--- RECORDS FOR THIS TASK ---

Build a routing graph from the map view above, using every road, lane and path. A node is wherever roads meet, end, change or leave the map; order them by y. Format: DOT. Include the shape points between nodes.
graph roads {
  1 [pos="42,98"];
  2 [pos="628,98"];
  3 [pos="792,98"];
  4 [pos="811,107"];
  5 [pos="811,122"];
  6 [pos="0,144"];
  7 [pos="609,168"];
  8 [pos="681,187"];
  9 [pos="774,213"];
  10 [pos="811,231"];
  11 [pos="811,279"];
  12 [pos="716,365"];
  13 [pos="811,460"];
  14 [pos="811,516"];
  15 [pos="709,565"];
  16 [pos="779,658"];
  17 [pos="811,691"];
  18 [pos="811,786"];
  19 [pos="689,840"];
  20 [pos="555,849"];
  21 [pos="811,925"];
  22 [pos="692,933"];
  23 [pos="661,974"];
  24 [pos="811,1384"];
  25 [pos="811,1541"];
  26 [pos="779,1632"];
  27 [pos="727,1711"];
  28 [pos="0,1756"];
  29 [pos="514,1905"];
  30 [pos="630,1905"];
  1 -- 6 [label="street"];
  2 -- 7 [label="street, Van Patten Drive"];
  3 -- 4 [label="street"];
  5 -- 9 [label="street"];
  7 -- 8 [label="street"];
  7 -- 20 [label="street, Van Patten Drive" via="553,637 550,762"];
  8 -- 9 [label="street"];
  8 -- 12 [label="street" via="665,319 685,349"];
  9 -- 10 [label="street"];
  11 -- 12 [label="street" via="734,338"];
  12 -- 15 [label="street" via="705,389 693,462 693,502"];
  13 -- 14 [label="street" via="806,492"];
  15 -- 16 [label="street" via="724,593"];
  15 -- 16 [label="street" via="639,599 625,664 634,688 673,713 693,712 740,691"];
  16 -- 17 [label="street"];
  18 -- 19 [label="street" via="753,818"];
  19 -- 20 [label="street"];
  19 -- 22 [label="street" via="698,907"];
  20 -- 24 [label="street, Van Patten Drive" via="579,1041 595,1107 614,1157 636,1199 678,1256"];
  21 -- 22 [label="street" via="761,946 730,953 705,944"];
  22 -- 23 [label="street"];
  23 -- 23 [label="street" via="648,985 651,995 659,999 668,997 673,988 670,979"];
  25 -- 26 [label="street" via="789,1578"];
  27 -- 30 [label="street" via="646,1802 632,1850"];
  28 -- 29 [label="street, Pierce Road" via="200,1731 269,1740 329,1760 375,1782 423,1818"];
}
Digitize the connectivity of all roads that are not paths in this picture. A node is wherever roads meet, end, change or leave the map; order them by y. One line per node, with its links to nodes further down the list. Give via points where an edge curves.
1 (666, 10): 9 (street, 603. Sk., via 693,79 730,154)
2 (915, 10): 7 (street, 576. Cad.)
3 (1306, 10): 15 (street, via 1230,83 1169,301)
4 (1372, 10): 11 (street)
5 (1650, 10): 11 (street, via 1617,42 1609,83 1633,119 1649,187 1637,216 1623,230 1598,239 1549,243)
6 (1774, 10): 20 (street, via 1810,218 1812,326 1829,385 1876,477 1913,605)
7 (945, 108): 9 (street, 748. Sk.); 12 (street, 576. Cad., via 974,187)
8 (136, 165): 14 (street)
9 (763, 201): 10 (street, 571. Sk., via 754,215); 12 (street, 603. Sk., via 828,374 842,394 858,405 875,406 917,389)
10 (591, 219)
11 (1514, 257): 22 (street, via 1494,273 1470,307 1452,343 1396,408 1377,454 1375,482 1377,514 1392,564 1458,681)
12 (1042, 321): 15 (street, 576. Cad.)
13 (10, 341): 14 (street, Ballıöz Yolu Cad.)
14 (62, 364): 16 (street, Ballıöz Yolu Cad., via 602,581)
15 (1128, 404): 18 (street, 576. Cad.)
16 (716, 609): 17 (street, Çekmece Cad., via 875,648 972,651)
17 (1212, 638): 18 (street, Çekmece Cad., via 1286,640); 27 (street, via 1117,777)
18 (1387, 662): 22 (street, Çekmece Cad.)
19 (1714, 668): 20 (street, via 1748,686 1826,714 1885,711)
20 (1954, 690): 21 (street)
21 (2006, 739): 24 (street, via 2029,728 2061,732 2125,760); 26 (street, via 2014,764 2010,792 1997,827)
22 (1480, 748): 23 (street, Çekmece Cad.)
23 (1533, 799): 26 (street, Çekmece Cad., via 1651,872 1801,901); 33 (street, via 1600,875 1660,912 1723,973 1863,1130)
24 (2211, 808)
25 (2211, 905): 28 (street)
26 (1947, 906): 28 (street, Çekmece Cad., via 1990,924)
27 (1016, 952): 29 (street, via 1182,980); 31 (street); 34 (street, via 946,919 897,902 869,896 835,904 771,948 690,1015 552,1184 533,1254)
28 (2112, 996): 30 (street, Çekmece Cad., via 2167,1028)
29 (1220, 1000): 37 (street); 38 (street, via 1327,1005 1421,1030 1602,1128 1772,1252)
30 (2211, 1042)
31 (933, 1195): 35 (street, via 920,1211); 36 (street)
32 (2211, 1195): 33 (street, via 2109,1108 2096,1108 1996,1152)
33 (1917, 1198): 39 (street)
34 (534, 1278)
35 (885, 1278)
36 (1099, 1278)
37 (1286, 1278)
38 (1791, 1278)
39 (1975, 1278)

---

**WHAT IS NEEDED**
Retyping the data above exactly and in full is the task.

**TASK RESULT**
Build a routing graph from the map view above, using every road, lane and path. A node is wherever roads meet, end, change or leave the map; order them by y. Format: DOT. Include the shape points between nodes.
graph roads {
  1 [pos="42,98"];
  2 [pos="628,98"];
  3 [pos="792,98"];
  4 [pos="811,107"];
  5 [pos="811,122"];
  6 [pos="0,144"];
  7 [pos="609,168"];
  8 [pos="681,187"];
  9 [pos="774,213"];
  10 [pos="811,231"];
  11 [pos="811,279"];
  12 [pos="716,365"];
  13 [pos="811,460"];
  14 [pos="811,516"];
  15 [pos="709,565"];
  16 [pos="779,658"];
  17 [pos="811,691"];
  18 [pos="811,786"];
  19 [pos="689,840"];
  20 [pos="555,849"];
  21 [pos="811,925"];
  22 [pos="692,933"];
  23 [pos="661,974"];
  24 [pos="811,1384"];
  25 [pos="811,1541"];
  26 [pos="779,1632"];
  27 [pos="727,1711"];
  28 [pos="0,1756"];
  29 [pos="514,1905"];
  30 [pos="630,1905"];
  1 -- 6 [label="street"];
  2 -- 7 [label="street, Van Patten Drive"];
  3 -- 4 [label="street"];
  5 -- 9 [label="street"];
  7 -- 8 [label="street"];
  7 -- 20 [label="street, Van Patten Drive" via="553,637 550,762"];
  8 -- 9 [label="street"];
  8 -- 12 [label="street" via="665,319 685,349"];
  9 -- 10 [label="street"];
  11 -- 12 [label="street" via="734,338"];
  12 -- 15 [label="street" via="705,389 693,462 693,502"];
  13 -- 14 [label="street" via="806,492"];
  15 -- 16 [label="street" via="724,593"];
  15 -- 16 [label="street" via="639,599 625,664 634,688 673,713 693,712 740,691"];
  16 -- 17 [label="street"];
  18 -- 19 [label="street" via="753,818"];
  19 -- 20 [label="street"];
  19 -- 22 [label="street" via="698,907"];
  20 -- 24 [label="street, Van Patten Drive" via="579,1041 595,1107 614,1157 636,1199 678,1256"];
  21 -- 22 [label="street" via="761,946 730,953 705,944"];
  22 -- 23 [label="street"];
  23 -- 23 [label="street" via="648,985 651,995 659,999 668,997 673,988 670,979"];
  25 -- 26 [label="street" via="789,1578"];
  27 -- 30 [label="street" via="646,1802 632,1850"];
  28 -- 29 [label="street, Pierce Road" via="200,1731 269,1740 329,1760 375,1782 423,1818"];
}
Digitize the connectivity of all roads that are not paths in this picture. A node is wherever roads meet, end, change or leave the map; order them by y. One line per node, with its links to nodes further down the list. Give via points where an edge curves.
1 (666, 10): 9 (street, 603. Sk., via 693,79 730,154)
2 (915, 10): 7 (street, 576. Cad.)
3 (1306, 10): 15 (street, via 1230,83 1169,301)
4 (1372, 10): 11 (street)
5 (1650, 10): 11 (street, via 1617,42 1609,83 1633,119 1649,187 1637,216 1623,230 1598,239 1549,243)
6 (1774, 10): 20 (street, via 1810,218 1812,326 1829,385 1876,477 1913,605)
7 (945, 108): 9 (street, 748. Sk.); 12 (street, 576. Cad., via 974,187)
8 (136, 165): 14 (street)
9 (763, 201): 10 (street, 571. Sk., via 754,215); 12 (street, 603. Sk., via 828,374 842,394 858,405 875,406 917,389)
10 (591, 219)
11 (1514, 257): 22 (street, via 1494,273 1470,307 1452,343 1396,408 1377,454 1375,482 1377,514 1392,564 1458,681)
12 (1042, 321): 15 (street, 576. Cad.)
13 (10, 341): 14 (street, Ballıöz Yolu Cad.)
14 (62, 364): 16 (street, Ballıöz Yolu Cad., via 602,581)
15 (1128, 404): 18 (street, 576. Cad.)
16 (716, 609): 17 (street, Çekmece Cad., via 875,648 972,651)
17 (1212, 638): 18 (street, Çekmece Cad., via 1286,640); 27 (street, via 1117,777)
18 (1387, 662): 22 (street, Çekmece Cad.)
19 (1714, 668): 20 (street, via 1748,686 1826,714 1885,711)
20 (1954, 690): 21 (street)
21 (2006, 739): 24 (street, via 2029,728 2061,732 2125,760); 26 (street, via 2014,764 2010,792 1997,827)
22 (1480, 748): 23 (street, Çekmece Cad.)
23 (1533, 799): 26 (street, Çekmece Cad., via 1651,872 1801,901); 33 (street, via 1600,875 1660,912 1723,973 1863,1130)
24 (2211, 808)
25 (2211, 905): 28 (street)
26 (1947, 906): 28 (street, Çekmece Cad., via 1990,924)
27 (1016, 952): 29 (street, via 1182,980); 31 (street); 34 (street, via 946,919 897,902 869,896 835,904 771,948 690,1015 552,1184 533,1254)
28 (2112, 996): 30 (street, Çekmece Cad., via 2167,1028)
29 (1220, 1000): 37 (street); 38 (street, via 1327,1005 1421,1030 1602,1128 1772,1252)
30 (2211, 1042)
31 (933, 1195): 35 (street, via 920,1211); 36 (street)
32 (2211, 1195): 33 (street, via 2109,1108 2096,1108 1996,1152)
33 (1917, 1198): 39 (street)
34 (534, 1278)
35 (885, 1278)
36 (1099, 1278)
37 (1286, 1278)
38 (1791, 1278)
39 (1975, 1278)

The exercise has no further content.